» **WORK ORDER**
Rewrite the EPA employee's account from "The last couple" up to and including "that doesn’t occur.", replacing "polluter" with "responsible company".

» **SOURCE DOCUMENT**
___

I’m a Federal Employee Who Saw Trump Slash Environmental Protections

I have been doing environmental work for 24 years, more than half my life; 18 of those years I have been working for the EPA. My title is on-scene coordinator. We go out to industrial accidents, train derailments, and abandoned facilities that have heavy contamination that needs to be removed right away.

We also deploy nationally. I worked on the anthrax cleanup in Washington, D.C., the recovery of Space Shuttle Columbia in Texas, Hurricanes Katrina and Rita, Superstorm Sandy in New York, and the BP oil spill in Biloxi, Mississippi.

The last couple of years have seen an unprecedented attack on the federal workforce and the environment, all coming from the Trump administration. Here in region five, which covers Michigan, Ohio, Illinois, Indiana, Wisconsin, and Minnesota, the EPA’s staffing level has fallen by 20%.

Those staffing cuts changed how the EPA operated. While we were out in the field doing environmental cleanup work, a lot of our support staff was missing. We need support people to go to libraries and do record searches to find out who is responsible for contamination. I’m spending federal funds to do emergency cleanups, but we also need to be able to conserve those resources and make sure that the polluter is held accountable. EPA’s policy is supposed to be that the polluter pays, but if you don’t have support staff to find the polluter, that doesn’t occur.

As for the scientists and engineers working at EPA, the former president signed executive orders that stripped federal employees of some of our most basic bargaining rights. There were no negotiations. They just imposed a very punitive contract on us. They kicked us out of our office in Chicago and stripped us of our ability to bring up health and safety concerns in the workplace. The union was not even allowed to put a leaflet on the bulletin board in the lunchroom. They took down our website. It was very much about humiliating the union and disempowering federal workers.

___

Stored data entries:
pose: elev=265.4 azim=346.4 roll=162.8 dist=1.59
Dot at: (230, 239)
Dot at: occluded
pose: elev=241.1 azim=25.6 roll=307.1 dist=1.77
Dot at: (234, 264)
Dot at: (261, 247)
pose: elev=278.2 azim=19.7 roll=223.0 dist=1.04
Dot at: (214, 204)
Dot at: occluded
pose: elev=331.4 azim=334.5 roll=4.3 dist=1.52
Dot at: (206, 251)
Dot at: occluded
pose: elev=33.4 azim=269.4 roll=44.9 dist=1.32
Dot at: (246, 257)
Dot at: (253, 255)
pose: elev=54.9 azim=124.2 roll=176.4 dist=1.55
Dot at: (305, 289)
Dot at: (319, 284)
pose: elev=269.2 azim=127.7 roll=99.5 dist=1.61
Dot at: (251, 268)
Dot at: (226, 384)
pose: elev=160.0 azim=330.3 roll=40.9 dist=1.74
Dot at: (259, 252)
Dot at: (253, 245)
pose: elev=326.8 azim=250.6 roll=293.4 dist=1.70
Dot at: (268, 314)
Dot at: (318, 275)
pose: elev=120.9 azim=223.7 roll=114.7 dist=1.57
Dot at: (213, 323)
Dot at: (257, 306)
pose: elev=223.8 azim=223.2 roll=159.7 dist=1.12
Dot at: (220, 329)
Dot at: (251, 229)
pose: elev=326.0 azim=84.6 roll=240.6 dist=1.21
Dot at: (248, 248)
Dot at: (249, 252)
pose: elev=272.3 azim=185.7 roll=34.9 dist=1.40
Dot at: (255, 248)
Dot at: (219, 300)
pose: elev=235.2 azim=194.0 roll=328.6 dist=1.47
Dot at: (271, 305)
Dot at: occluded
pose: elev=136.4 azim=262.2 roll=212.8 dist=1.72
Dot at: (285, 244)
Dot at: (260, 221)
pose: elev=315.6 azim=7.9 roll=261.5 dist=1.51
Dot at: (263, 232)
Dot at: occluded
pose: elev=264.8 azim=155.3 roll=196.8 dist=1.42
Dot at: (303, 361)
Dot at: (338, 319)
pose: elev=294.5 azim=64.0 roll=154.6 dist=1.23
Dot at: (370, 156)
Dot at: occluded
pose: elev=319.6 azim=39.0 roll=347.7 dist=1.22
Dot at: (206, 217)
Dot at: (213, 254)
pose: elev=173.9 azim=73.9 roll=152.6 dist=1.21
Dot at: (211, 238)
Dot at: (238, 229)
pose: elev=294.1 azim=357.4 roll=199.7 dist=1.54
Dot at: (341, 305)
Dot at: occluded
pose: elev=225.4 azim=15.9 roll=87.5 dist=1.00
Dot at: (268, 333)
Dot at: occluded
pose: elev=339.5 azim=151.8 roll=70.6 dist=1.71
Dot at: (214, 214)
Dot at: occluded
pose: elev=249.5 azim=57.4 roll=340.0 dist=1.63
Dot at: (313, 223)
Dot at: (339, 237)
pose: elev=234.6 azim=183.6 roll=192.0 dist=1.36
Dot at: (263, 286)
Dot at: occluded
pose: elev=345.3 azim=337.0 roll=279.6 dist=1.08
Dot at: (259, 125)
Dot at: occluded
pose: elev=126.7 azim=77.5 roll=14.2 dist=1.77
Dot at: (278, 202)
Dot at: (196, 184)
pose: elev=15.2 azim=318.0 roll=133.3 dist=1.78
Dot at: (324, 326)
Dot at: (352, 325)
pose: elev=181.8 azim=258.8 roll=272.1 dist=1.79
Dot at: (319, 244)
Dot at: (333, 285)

___

» **ANSWER SPACE**
The last couple of years have seen an unprecedented attack on the federal workforce and the environment, all coming from the Trump administration. Here in region five, which covers Michigan, Ohio, Illinois, Indiana, Wisconsin, and Minnesota, the EPA’s staffing level has fallen by 20%.

Those staffing cuts changed how the EPA operated. While we were out in the field doing environmental cleanup work, a lot of our support staff was missing. We need support people to go to libraries and do record searches to find out who is responsible for contamination. I’m spending federal funds to do emergency cleanups, but we also need to be able to conserve those resources and make sure that the responsible company is held accountable. EPA’s policy is supposed to be that the responsible company pays, but if you don’t have support staff to find the responsible company, that doesn’t occur.